Like Avscorreia above, my experience with shafts like this have included cap beams that carried loads (mining headframes). Can your crane pad distribute this load over several piles? You don't want the crane pad to induce lateral loads, of course.
I think that you somehow have to get the Geotech involved.
Will you be monitoring the construction (by precision surveying or whatever) for movement during construction? Do you write these specs?
It does sound like a fun project. Make sure you get field duty on this one.
 
Hemiv,

I was applying my experience in non-ciruclar retaining walls and going with instinct re the embedment depth, maybe youre right. I dont have enough experience in circular shafts to comment any more.


Re Piles in rock

I checked Das reference and the factor of 5 on UCS is based on the scaling effect. The UCS value is 5 times higher than the actual value, so when you divide the UCSlab / 5 it becomes UCSdesign. I have never heard of that approach and I have only every seen it in Das.
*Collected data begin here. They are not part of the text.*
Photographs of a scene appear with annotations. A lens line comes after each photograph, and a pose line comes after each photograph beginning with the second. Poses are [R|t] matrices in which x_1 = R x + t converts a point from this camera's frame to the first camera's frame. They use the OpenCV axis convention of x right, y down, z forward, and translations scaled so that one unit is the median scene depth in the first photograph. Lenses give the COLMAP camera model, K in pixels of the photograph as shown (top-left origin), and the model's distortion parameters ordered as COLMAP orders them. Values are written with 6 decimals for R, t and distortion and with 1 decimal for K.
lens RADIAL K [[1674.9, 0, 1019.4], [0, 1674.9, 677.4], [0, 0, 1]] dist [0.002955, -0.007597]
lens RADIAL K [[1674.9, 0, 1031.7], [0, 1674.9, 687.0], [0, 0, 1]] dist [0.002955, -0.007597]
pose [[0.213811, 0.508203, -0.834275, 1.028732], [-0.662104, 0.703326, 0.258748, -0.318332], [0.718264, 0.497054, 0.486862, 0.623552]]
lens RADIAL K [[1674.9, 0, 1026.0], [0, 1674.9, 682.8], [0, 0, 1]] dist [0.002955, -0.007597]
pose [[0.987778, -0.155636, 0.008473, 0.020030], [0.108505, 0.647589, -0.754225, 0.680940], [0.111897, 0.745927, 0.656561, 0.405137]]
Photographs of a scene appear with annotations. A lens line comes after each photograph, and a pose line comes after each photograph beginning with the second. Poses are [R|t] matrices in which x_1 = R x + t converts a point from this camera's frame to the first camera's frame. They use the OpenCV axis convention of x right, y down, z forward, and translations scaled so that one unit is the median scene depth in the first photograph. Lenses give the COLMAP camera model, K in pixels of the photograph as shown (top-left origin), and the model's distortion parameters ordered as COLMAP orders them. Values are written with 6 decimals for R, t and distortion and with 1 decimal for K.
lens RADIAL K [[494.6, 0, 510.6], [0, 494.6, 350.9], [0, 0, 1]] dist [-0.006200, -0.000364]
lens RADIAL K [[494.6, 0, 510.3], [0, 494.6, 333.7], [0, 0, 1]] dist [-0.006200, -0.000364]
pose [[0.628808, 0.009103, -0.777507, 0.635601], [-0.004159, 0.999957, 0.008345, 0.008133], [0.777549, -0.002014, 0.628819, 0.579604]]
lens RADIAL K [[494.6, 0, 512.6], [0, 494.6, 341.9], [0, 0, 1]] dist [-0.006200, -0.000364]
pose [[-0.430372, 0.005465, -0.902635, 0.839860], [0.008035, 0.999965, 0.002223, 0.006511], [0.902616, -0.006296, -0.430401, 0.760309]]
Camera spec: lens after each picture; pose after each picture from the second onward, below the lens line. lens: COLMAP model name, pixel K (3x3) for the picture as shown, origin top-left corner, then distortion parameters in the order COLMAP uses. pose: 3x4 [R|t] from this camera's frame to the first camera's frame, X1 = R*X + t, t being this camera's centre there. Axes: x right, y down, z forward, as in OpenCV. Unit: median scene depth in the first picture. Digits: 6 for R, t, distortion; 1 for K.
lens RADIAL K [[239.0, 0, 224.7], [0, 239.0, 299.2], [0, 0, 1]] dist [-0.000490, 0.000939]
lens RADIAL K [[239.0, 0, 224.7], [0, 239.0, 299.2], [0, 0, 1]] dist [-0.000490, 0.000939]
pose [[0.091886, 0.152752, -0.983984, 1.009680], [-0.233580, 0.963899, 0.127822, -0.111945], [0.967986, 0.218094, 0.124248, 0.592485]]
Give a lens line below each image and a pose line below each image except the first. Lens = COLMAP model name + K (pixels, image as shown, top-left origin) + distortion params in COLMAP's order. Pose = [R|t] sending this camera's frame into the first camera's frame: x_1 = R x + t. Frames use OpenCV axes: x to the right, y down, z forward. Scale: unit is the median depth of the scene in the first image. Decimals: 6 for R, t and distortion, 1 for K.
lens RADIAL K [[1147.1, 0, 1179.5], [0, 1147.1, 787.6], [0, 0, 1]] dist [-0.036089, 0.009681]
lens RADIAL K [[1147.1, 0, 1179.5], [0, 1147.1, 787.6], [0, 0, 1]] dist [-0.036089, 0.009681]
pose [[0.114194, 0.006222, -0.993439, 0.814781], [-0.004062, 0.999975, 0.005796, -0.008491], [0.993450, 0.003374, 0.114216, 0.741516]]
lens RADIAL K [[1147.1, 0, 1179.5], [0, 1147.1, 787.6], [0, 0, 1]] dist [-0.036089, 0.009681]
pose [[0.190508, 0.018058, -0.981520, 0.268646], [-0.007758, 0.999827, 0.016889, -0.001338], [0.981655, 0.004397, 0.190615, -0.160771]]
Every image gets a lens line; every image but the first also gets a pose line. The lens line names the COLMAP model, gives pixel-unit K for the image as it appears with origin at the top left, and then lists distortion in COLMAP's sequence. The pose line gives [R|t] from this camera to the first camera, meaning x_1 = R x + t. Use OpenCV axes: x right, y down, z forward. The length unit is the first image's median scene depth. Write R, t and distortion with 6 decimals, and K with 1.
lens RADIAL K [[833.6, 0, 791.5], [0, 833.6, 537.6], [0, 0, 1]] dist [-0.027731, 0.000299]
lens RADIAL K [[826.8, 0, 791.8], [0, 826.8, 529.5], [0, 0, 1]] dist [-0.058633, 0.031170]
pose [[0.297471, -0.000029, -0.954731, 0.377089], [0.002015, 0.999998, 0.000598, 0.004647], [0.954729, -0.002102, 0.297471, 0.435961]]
Maybe others can comment on its acceptance or usage?

I use Flemmings book for pile design. He recommends 3 x qu (Rowe and Armitage 1987) but also comments that Poulos and Davis (1980) use 0.3qu. Based on our local experience in soft rocks we use 2.5qu / 6 (FoS).

Piling Engineering 3rd Edition by Flemming et al. is a great reference, I would encourage any geotechs working with pile design to get it!

Capture_mhw5ig.png
 
EireChch, wow that's quite a wide spread. It looks like the Das book is similar to your method. The tan^2(45+phi/2) ends up being in 2-2.5 range. Thanks for the help, I'll check out that reference on pile design. It looks like I'm going to be doing a bit more of this stuff in the future. Which is cool! I wasn't expecting to get into this type of work but it's turning out to be a big compilation of all sorts of Civil principles - soils, water, construction practices, structural design, etc.